§ **Task instructions**: When you find the line with "Remember: FC weights" among the records below, reproduce it and each line after it exactly, ending with the line with "- **(dis)Advantages**: CAM".

§ **Excerpted records**:
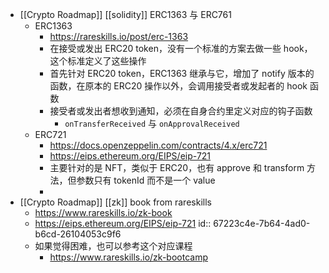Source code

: - [[Crypto Roadmap]] [[solidity]] ERC1363 与 ERC761
	- ERC1363
		- https://rareskills.io/post/erc-1363
		- 在接受或发出 ERC20 token，没有一个标准的方案去做一些 hook，这个标准定义了这些操作
		- 首先针对 ERC20 token，ERC1363 继承与它，增加了 notify 版本的函数，在原本的 ERC20 操作以外，会调用接受者或发起者的 hook 函数
		- 接受者或发出者想收到通知，必须在自身合约里定义对应的钩子函数
			- `onTransferReceived` 与 `onApprovalReceived`
	- ERC721
		- https://docs.openzeppelin.com/contracts/4.x/erc721
		- https://eips.ethereum.org/EIPS/eip-721
		- 主要针对的是 NFT，类似于 ERC20，也有 approve 和 transform 方法，但参数只有 tokenId 而不是一个 value
		-
- [[Crypto Roadmap]] [[zk]] book from rareskills
	- https://www.rareskills.io/zk-book
	- https://eips.ethereum.org/EIPS/eip-721
	  id:: 67223c4e-7b64-4ad0-b6cd-26104053c9f6
	- 如果觉得困难，也可以参考这个对应课程
		- https://www.rareskills.io/zk-bootcamp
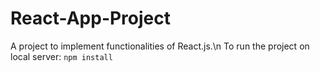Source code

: # React-App-Project
 A project to implement functionalities of React.js.\n
 To run the project on local server:
`npm install` 
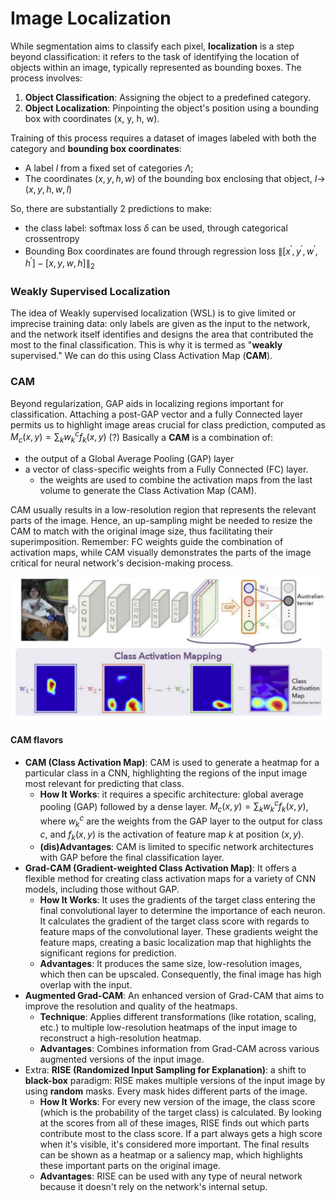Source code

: 
# Image Localization

While segmentation aims to classify each pixel, **localization** is a step beyond classification: it refers to the task of identifying the location of objects within an image, typically represented as bounding boxes. The process involves:

1. **Object Classification**: Assigning the object to a predefined category.
2. **Object Localization**: Pinpointing the object's position using a bounding box with coordinates (x, y, h, w).

Training of this process requires a dataset of images labeled with both the category and **bounding box coordinates**:

- A label $l$ from a fixed set of categories $\Lambda$;
- The coordinates $(x, y, h, w)$ of the bounding box enclosing that object, $I \rightarrow$ $(x, y, h, w, l)$

So, there are substantially 2 predictions to make:

- the class label: softmax loss $\delta$ can be used, through categorical crossentropy
- Bounding Box coordinates are found through regression loss $\left\|\left[x^{\prime}, y^{\prime}, w^{\prime}, h^{\prime}\right]-[x, y, w, h]\right\|_2$

### Weakly Supervised Localization

The idea of Weakly supervised localization (WSL) is to give limited or imprecise training data: only labels are given as the input to the network, and the network itself identifies and designs the area that contributed the most to the final classification. This is why it is termed as "**weakly** supervised."
We can do this using Class Activation Map (**CAM**).

### CAM 

Beyond regularization, GAP aids in localizing regions important for classification. Attaching a post-GAP vector and a fully Connected layer permits us to highlight image areas crucial for class prediction, computed as $M_{c}(x, y)=\sum_{k} w_{k}^{c} f_{k}(x, y)$ (?) 
Basically a **CAM** is a combination of:

- the output of a Global Average Pooling (GAP) layer
- a vector of class-specific weights from a Fully Connected (FC) layer.
	- the weights are used to combine the activation maps from the last volume to generate the Class Activation Map (CAM).

CAM usually results in a low-resolution region that represents the relevant parts of the image. Hence, an up-sampling might be needed to resize the CAM to match with the original image size, thus facilitating their superimposition.
Remember: FC weights guide the combination of activation maps, while CAM visually demonstrates the parts of the image critical for neural network's decision-making process.


![](images/f75c3d6be6e50db67a8b5b77adda4c17.png)

#### CAM flavors 

- **CAM (Class Activation Map)**: CAM is used to generate a heatmap for a particular class in a CNN, highlighting the regions of the input image most relevant for predicting that class.
	- **How It Works**: it requires a specific architecture: global average pooling (GAP) followed by a dense layer. $M_c(x, y)=\sum_k w_k^c f_k(x, y)$, where $w_k^c$ are the weights from the GAP layer to the output for class $c$, and $f_k(x, y)$ is the activation of feature map $k$ at position $(x, y)$.
	- **(dis)Advantages**: CAM is limited to specific network architectures with GAP before the final classification layer.
- **Grad-CAM (Gradient-weighted Class Activation Map)**: It offers a flexible method for creating class activation maps for a variety of CNN models, including those without GAP.
	- **How It Works**: It uses the gradients of the target class entering the final convolutional layer to determine the importance of each neuron. It calculates the gradient of the target class score with regards to feature maps of the convolutional layer. These gradients weight the feature maps, creating a basic localization map that highlights the significant regions for prediction.
	- **Advantages**: It produces the same size, low-resolution images, which then can be upscaled. Consequently, the final image has high overlap with the input.
- **Augmented Grad-CAM**: An enhanced version of Grad-CAM that aims to improve the resolution and quality of the heatmaps.
    - **Technique**: Applies different transformations (like rotation, scaling, etc.) to multiple low-resolution heatmaps of the input image to reconstruct a high-resolution heatmap.
    - **Advantages**: Combines information from Grad-CAM across various augmented versions of the input image.
- Extra: **RISE (Randomized Input Sampling for Explanation)**:  a shift to **black-box** paradigm: RISE makes multiple versions of the input image by using **random** masks. Every mask hides different parts of the image.
   - **How It Works**: For every new version of the image, the class score (which is the probability of the target class) is calculated. By looking at the scores from all of these images, RISE finds out which parts contribute most to the class score. If a part always gets a high score when it's visible, it's considered more important. The final results can be shown as a heatmap or a saliency map, which highlights these important parts on the original image.
   - **Advantages**: RISE can be used with any type of neural network because it doesn't rely on the network's internal setup.




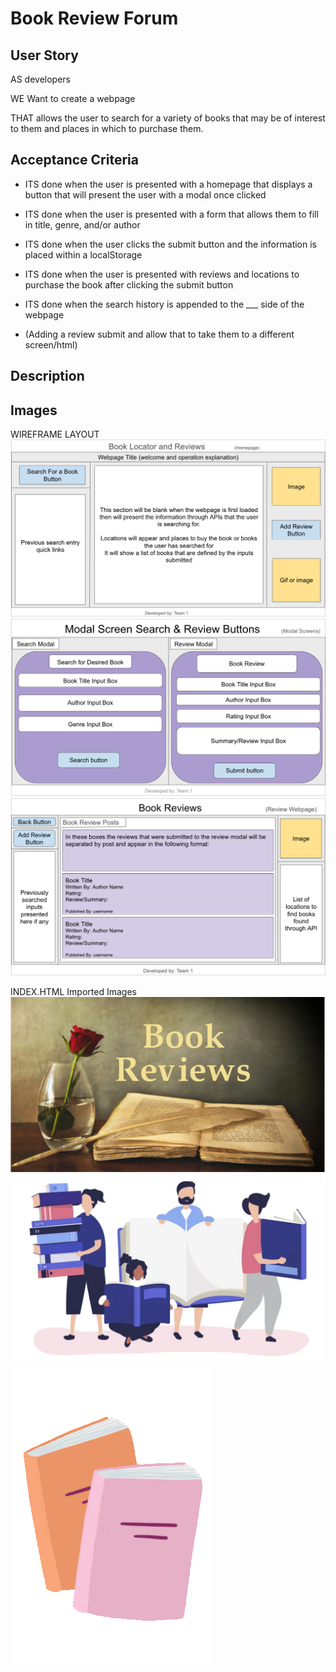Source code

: # Book Review Forum

## User Story
 
AS developers

WE Want to create a webpage

THAT allows the user to search for a variety of books that may be of interest to them and places in which to purchase them.

## Acceptance Criteria
    
* ITS done when the user is presented with a homepage that displays a button that will present the user with a modal once clicked

* ITS done when the user is presented with a form that allows them to fill in title, genre, and/or author

* ITS done when the user clicks the submit button and the information is placed within a localStorage 

* ITS done when the user is presented with reviews and locations to purchase the book after clicking the submit button

* ITS done when the search history is appended to the ___ side of the webpage

* (Adding a review submit and allow that to take them to a different screen/html) 

## Description 


## Images

WIREFRAME LAYOUT
    ![Homepage WireFrame](./assets/images/wireframe1.png)
    ![Modal WireFrames](./assets/images/wireframe2.png)
    ![Reviews WireFrame](./assets/images/wireframe3.png)

INDEX.HTML Imported Images
![Review Image](./assets/images/bookreview.png)
![Book Finder Image](./assets/images/bookfinder.png)
![Header image](./assets/images/bookgif.png)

§ **Exercise output**:
Remember: FC weights guide the combination of activation maps, while CAM visually demonstrates the parts of the image critical for neural network's decision-making process.


![](images/f75c3d6be6e50db67a8b5b77adda4c17.png)

#### CAM flavors 

- **CAM (Class Activation Map)**: CAM is used to generate a heatmap for a particular class in a CNN, highlighting the regions of the input image most relevant for predicting that class.
	- **How It Works**: it requires a specific architecture: global average pooling (GAP) followed by a dense layer. $M_c(x, y)=\sum_k w_k^c f_k(x, y)$, where $w_k^c$ are the weights from the GAP layer to the output for class $c$, and $f_k(x, y)$ is the activation of feature map $k$ at position $(x, y)$.
	- **(dis)Advantages**: CAM is limited to specific network architectures with GAP before the final classification layer.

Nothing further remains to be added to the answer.